**DIRECTIVE:**
Word for word, repeat the data; no picture should appear in the result.

**ENTRIES SUPPLIED:**
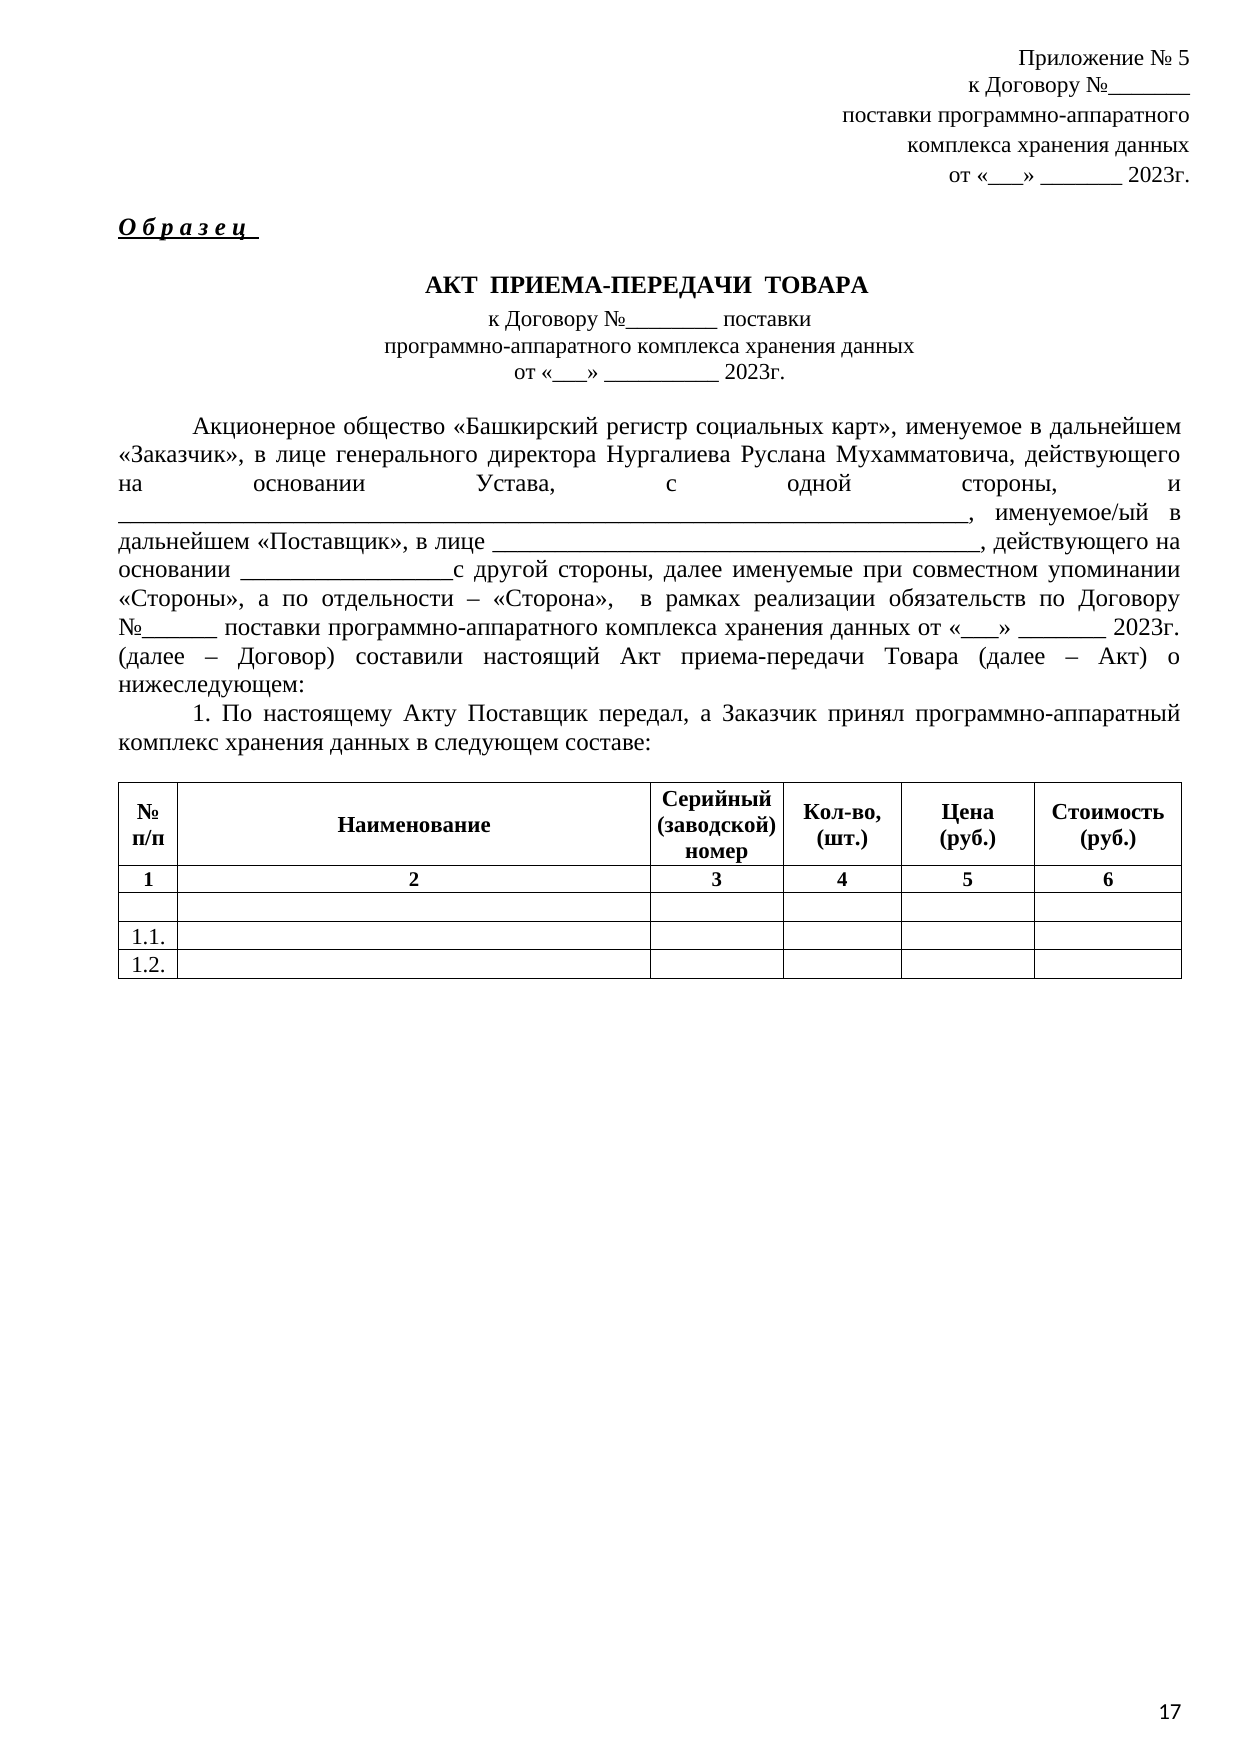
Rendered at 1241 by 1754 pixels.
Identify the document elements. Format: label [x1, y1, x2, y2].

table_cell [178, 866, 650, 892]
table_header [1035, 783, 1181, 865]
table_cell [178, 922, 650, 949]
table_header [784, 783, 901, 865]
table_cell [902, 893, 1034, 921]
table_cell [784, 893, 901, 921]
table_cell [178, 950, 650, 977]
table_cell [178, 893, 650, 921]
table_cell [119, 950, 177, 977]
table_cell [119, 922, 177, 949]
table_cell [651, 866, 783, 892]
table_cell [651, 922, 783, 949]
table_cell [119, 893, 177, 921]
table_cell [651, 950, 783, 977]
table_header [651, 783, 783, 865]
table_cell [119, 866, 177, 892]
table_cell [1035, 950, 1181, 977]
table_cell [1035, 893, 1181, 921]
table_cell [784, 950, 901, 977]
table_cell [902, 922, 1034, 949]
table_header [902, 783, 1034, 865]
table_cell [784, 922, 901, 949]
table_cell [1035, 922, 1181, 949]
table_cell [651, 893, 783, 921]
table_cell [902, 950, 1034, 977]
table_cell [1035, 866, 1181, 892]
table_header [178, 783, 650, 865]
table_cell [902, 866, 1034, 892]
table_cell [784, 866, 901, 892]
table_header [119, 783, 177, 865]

**RESULT OF THE TASK:**
Rendered at 1241 by 1754 pixels.
Identify the document elements. Format: label [x1, y1, x2, y2].

table_cell [178, 866, 650, 892]
table_header [1035, 783, 1181, 865]
table_cell [178, 922, 650, 949]
table_header [784, 783, 901, 865]
table_cell [902, 893, 1034, 921]
table_cell [784, 893, 901, 921]
table_cell [178, 950, 650, 977]
table_cell [178, 893, 650, 921]
table_cell [119, 950, 177, 977]
table_cell [119, 922, 177, 949]
table_cell [651, 866, 783, 892]
table_cell [651, 922, 783, 949]
table_cell [119, 893, 177, 921]
table_cell [651, 950, 783, 977]
table_header [651, 783, 783, 865]
table_cell [119, 866, 177, 892]
table_cell [1035, 950, 1181, 977]
table_cell [1035, 893, 1181, 921]
table_cell [784, 950, 901, 977]
table_cell [902, 922, 1034, 949]
table_header [902, 783, 1034, 865]
table_cell [784, 922, 901, 949]
table_cell [1035, 922, 1181, 949]
table_cell [651, 893, 783, 921]
table_cell [902, 950, 1034, 977]
table_cell [1035, 866, 1181, 892]
table_header [178, 783, 650, 865]
table_cell [902, 866, 1034, 892]
table_cell [784, 866, 901, 892]
table_header [119, 783, 177, 865]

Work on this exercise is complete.